## ENUNCIADO
Reescreva todas as linhas abaixo trocando "locality" por "site" e mantendo o resto igual.

## DADOS DE ORIGEM
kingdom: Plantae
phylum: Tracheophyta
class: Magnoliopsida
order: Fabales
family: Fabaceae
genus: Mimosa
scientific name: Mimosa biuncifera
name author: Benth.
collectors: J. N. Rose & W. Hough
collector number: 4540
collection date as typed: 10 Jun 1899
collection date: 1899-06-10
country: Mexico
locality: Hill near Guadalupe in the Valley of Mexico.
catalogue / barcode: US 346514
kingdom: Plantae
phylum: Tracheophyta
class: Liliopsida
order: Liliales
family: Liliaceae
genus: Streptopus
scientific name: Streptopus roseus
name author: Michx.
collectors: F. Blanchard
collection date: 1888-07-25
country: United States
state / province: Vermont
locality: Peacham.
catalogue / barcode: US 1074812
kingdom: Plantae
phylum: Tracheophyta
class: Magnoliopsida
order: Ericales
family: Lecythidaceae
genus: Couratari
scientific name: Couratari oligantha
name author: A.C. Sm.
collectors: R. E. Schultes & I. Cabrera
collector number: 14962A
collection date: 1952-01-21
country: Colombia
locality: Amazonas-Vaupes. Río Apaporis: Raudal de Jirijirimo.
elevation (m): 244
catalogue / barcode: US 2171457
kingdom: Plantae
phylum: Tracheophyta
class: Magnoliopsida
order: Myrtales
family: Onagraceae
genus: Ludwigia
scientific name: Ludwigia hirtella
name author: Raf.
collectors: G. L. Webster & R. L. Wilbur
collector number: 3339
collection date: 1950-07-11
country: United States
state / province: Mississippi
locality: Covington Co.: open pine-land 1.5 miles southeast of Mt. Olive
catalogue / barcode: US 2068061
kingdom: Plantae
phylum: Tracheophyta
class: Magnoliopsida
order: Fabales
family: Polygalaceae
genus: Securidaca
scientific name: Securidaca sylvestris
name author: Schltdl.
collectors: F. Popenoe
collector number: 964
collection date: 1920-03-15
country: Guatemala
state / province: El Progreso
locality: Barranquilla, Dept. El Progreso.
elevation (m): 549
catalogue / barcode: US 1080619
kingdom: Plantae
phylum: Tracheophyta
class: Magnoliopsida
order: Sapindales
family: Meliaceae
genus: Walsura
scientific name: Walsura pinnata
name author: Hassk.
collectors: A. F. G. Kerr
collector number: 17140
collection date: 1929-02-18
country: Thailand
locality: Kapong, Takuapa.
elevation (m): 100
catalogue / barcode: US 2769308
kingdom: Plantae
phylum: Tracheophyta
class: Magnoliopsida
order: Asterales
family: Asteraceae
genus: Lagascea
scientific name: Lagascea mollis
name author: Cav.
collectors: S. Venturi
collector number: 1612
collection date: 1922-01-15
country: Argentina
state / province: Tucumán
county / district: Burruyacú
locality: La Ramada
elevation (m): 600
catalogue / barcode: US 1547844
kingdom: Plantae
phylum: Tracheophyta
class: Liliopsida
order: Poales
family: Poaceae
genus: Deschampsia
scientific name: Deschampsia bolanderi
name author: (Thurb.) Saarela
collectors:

## RESPOSTA ESCRITA
kingdom: Plantae
phylum: Tracheophyta
class: Magnoliopsida
order: Fabales
family: Fabaceae
genus: Mimosa
scientific name: Mimosa biuncifera
name author: Benth.
collectors: J. N. Rose & W. Hough
collector number: 4540
collection date as typed: 10 Jun 1899
collection date: 1899-06-10
country: Mexico
site: Hill near Guadalupe in the Valley of Mexico.
catalogue / barcode: US 346514
kingdom: Plantae
phylum: Tracheophyta
class: Liliopsida
order: Liliales
family: Liliaceae
genus: Streptopus
scientific name: Streptopus roseus
name author: Michx.
collectors: F. Blanchard
collection date: 1888-07-25
country: United States
state / province: Vermont
site: Peacham.
catalogue / barcode: US 1074812
kingdom: Plantae
phylum: Tracheophyta
class: Magnoliopsida
order: Ericales
family: Lecythidaceae
genus: Couratari
scientific name: Couratari oligantha
name author: A.C. Sm.
collectors: R. E. Schultes & I. Cabrera
collector number: 14962A
collection date: 1952-01-21
country: Colombia
site: Amazonas-Vaupes. Río Apaporis: Raudal de Jirijirimo.
elevation (m): 244
catalogue / barcode: US 2171457
kingdom: Plantae
phylum: Tracheophyta
class: Magnoliopsida
order: Myrtales
family: Onagraceae
genus: Ludwigia
scientific name: Ludwigia hirtella
name author: Raf.
collectors: G. L. Webster & R. L. Wilbur
collector number: 3339
collection date: 1950-07-11
country: United States
state / province: Mississippi
site: Covington Co.: open pine-land 1.5 miles southeast of Mt. Olive
catalogue / barcode: US 2068061
kingdom: Plantae
phylum: Tracheophyta
class: Magnoliopsida
order: Fabales
family: Polygalaceae
genus: Securidaca
scientific name: Securidaca sylvestris
name author: Schltdl.
collectors: F. Popenoe
collector number: 964
collection date: 1920-03-15
country: Guatemala
state / province: El Progreso
site: Barranquilla, Dept. El Progreso.
elevation (m): 549
catalogue / barcode: US 1080619
kingdom: Plantae
phylum: Tracheophyta
class: Magnoliopsida
order: Sapindales
family: Meliaceae
genus: Walsura
scientific name: Walsura pinnata
name author: Hassk.
collectors: A. F. G. Kerr
collector number: 17140
collection date: 1929-02-18
country: Thailand
site: Kapong, Takuapa.
elevation (m): 100
catalogue / barcode: US 2769308
kingdom: Plantae
phylum: Tracheophyta
class: Magnoliopsida
order: Asterales
family: Asteraceae
genus: Lagascea
scientific name: Lagascea mollis
name author: Cav.
collectors: S. Venturi
collector number: 1612
collection date: 1922-01-15
country: Argentina
state / province: Tucumán
county / district: Burruyacú
site: La Ramada
elevation (m): 600
catalogue / barcode: US 1547844
kingdom: Plantae
phylum: Tracheophyta
class: Liliopsida
order: Poales
family: Poaceae
genus: Deschampsia
scientific name: Deschampsia bolanderi
name author: (Thurb.) Saarela
collectors:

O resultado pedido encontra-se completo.